North and South is a British television drama serial, produced by the BBC and originally broadcast in four episodes on BBC One between November and December 2004. It follows the story of Margaret Hale (Daniela Denby-Ashe), a young woman from southern England who has to move to the North after her father decides to leave the clergy. The family struggles to adjust itself to the industrial town's customs, especially after meeting the Thorntons, a proud family of cotton mill owners who seem to despise their social inferiors. The story explores the issues of class and gender, as Margaret's sympathy for the town mill workers conflicts with her growing attraction to John Thornton (Richard Armitage).

The serial is based on the 1855 Victorian novel of the same title by Elizabeth Gaskell. It was adapted for television by Sandy Welch and directed by Brian Percival. Despite their initially low expectations, the BBC was surprised with the positive audience reception, which compelled them to release the series on DVD on 11 April 2005.



Margaret Hale (Daniela Denby-Ashe) and her parents Maria (Lesley Manville) and Richard (Tim Pigott-Smith) move to the fictional industrial town of Milton, Darkshire, in the north of England because her father, a clergyman, decides to leave the Church of England and become a Nonconformist. Thanks to his friend, Mr Bell (Brian Protheroe), he is able to find a house and gains employment as a private tutor. One of his pupils is local mill-owner, John Thornton (Richard Armitage), who gets off to a bad start with Margaret when she witnesses him beating up a worker whom he has caught smoking in the mill. Gradually, Margaret gets used to Thornton, but his mother Hannah (Sinéad Cusack) and sister Fanny (Jo Joyner) disapprove of her, believing her southern ways haughty and alien to the customs of the North. In the meantime, Margaret attempts to do charitable work among the working classes, and thus comes into contact with Nicholas Higgins (Brendan Coyle) and his daughter, Bessy (Anna Maxwell Martin), whose health has suffered from the effects of working in the mills. Margaret learns that, when Bessy became ill at Hamper's Mill, her father moved her to Marlborough Mills, Thornton's mill, because the working environment is better. In a separate meeting with fellow mill owners, Thornton says he has a wheel for ventilation in all of the rooms of his factory, despite the fact that it costs a great deal of money. The other industrialists have refused to install a wheel because of the expense.

RECORD EXCERPTS:

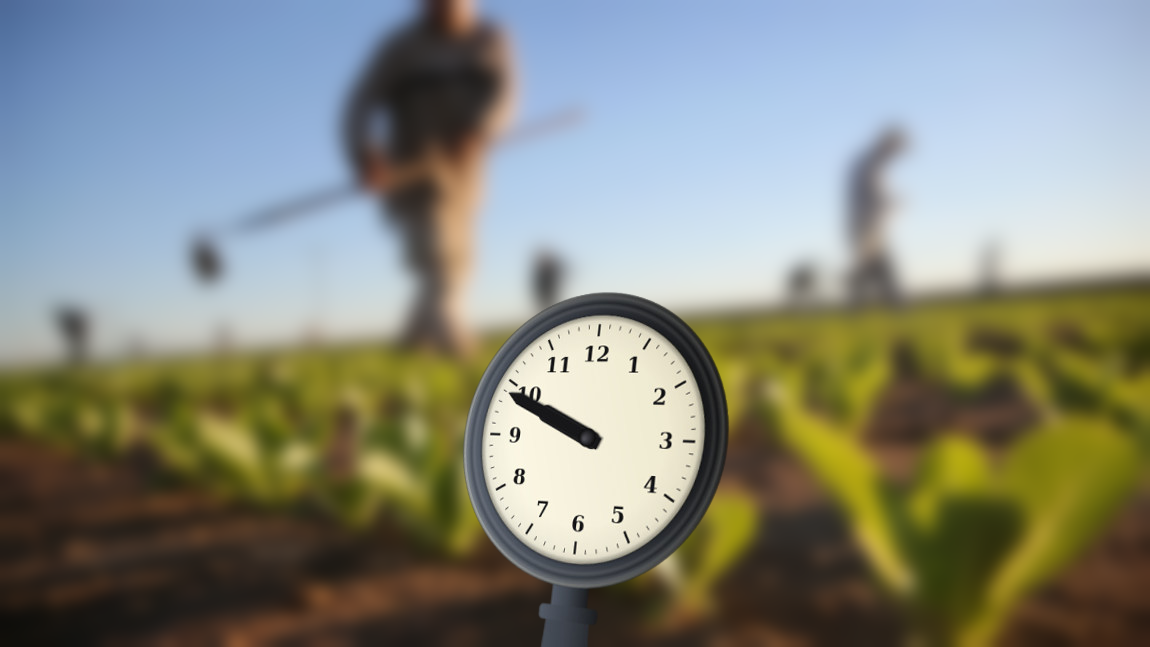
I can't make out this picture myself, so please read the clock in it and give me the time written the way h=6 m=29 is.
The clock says h=9 m=49
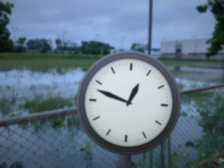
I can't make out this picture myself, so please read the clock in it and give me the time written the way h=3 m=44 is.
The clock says h=12 m=48
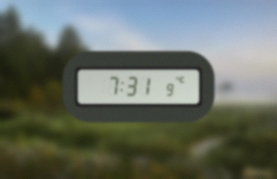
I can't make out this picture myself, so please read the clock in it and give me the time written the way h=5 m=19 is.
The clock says h=7 m=31
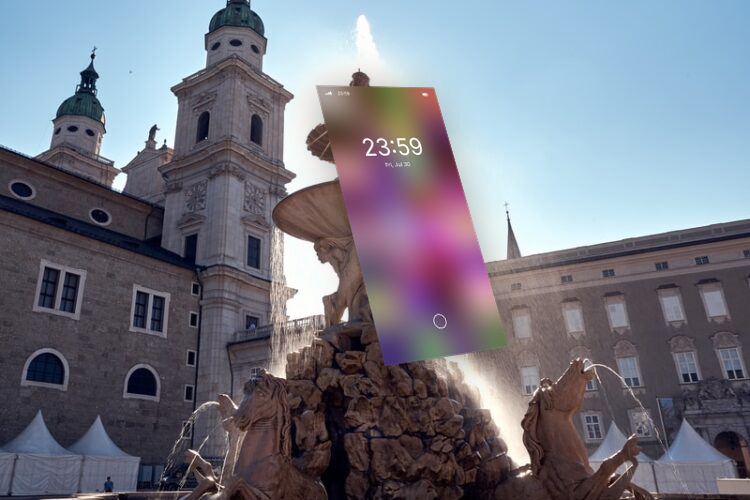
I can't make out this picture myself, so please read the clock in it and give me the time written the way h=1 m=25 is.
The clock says h=23 m=59
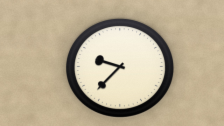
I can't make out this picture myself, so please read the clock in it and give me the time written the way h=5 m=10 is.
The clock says h=9 m=37
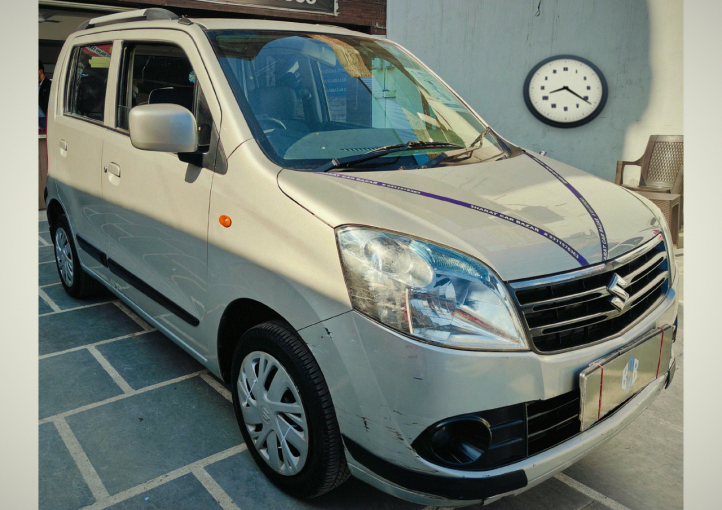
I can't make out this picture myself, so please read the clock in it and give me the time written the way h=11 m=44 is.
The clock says h=8 m=21
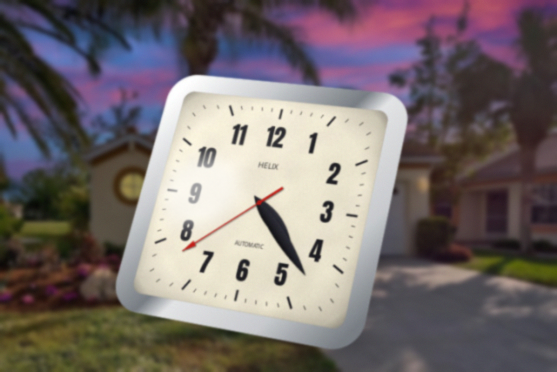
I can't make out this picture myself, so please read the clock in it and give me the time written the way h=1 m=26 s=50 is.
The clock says h=4 m=22 s=38
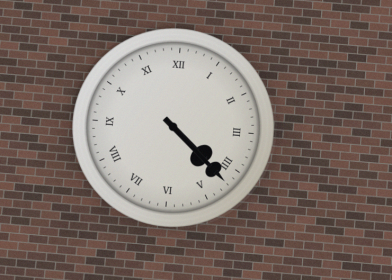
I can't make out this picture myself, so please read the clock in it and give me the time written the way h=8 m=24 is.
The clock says h=4 m=22
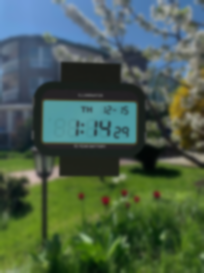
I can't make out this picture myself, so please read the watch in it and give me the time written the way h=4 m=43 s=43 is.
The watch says h=1 m=14 s=29
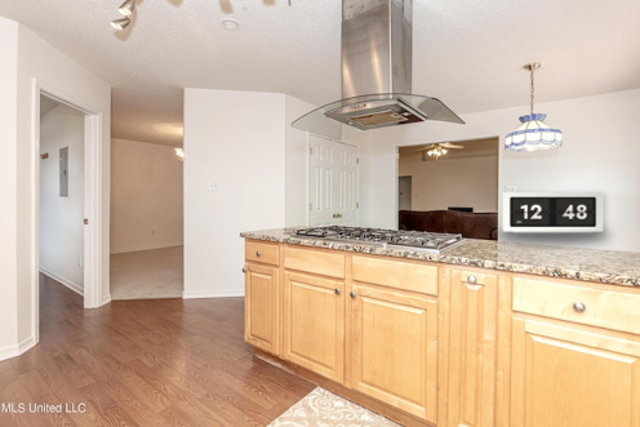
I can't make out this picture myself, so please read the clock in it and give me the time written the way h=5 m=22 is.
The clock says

SET EXERCISE 1: Rewrite the North and South text from "The serial is" to "11 April 2005.", using "delighted" in place of "surprised".
SET EXERCISE 2: Write the next part of the North and South text, picking up after its final sentence.

FINAL ANSWER 1:
The serial is based on the 1855 Victorian novel of the same title by Elizabeth Gaskell. It was adapted for television by Sandy Welch and directed by Brian Percival. Despite their initially low expectations, the BBC was delighted with the positive audience reception, which compelled them to release the series on DVD on 11 April 2005.

FINAL ANSWER 2:
Margaret notices that her mother is becoming ill, and that she has been seen by a doctor several times. Mrs Hale insists that she wants to see her son before she dies. Margaret is aware that her brother was involved in a mutiny and that he cannot return to England without risking his life. However, without telling her father, Margaret writes to her brother Frederick (Rupert Evans) in Cádiz, Spain, to tell him that their mother is dying. Margaret calls on the Thorntons to ask to borrow a water-bed for her mother and is trapped while mill workers riot during a strike. When the angry mob threatens John's safety as he attempts to calm them down, Margaret defends him from the rioters and is injured in doing so.

Margaret recovers and returns home, never telling anyone about what had happened at the Mill, mainly to protect the health of her mother. When Thornton proposes to her the next day, she scorns him, thinking he believes himself superior because of the difference in their financial circumstances. He denies this and tells her that he is in love with her, but she cannot bring herself to believe him.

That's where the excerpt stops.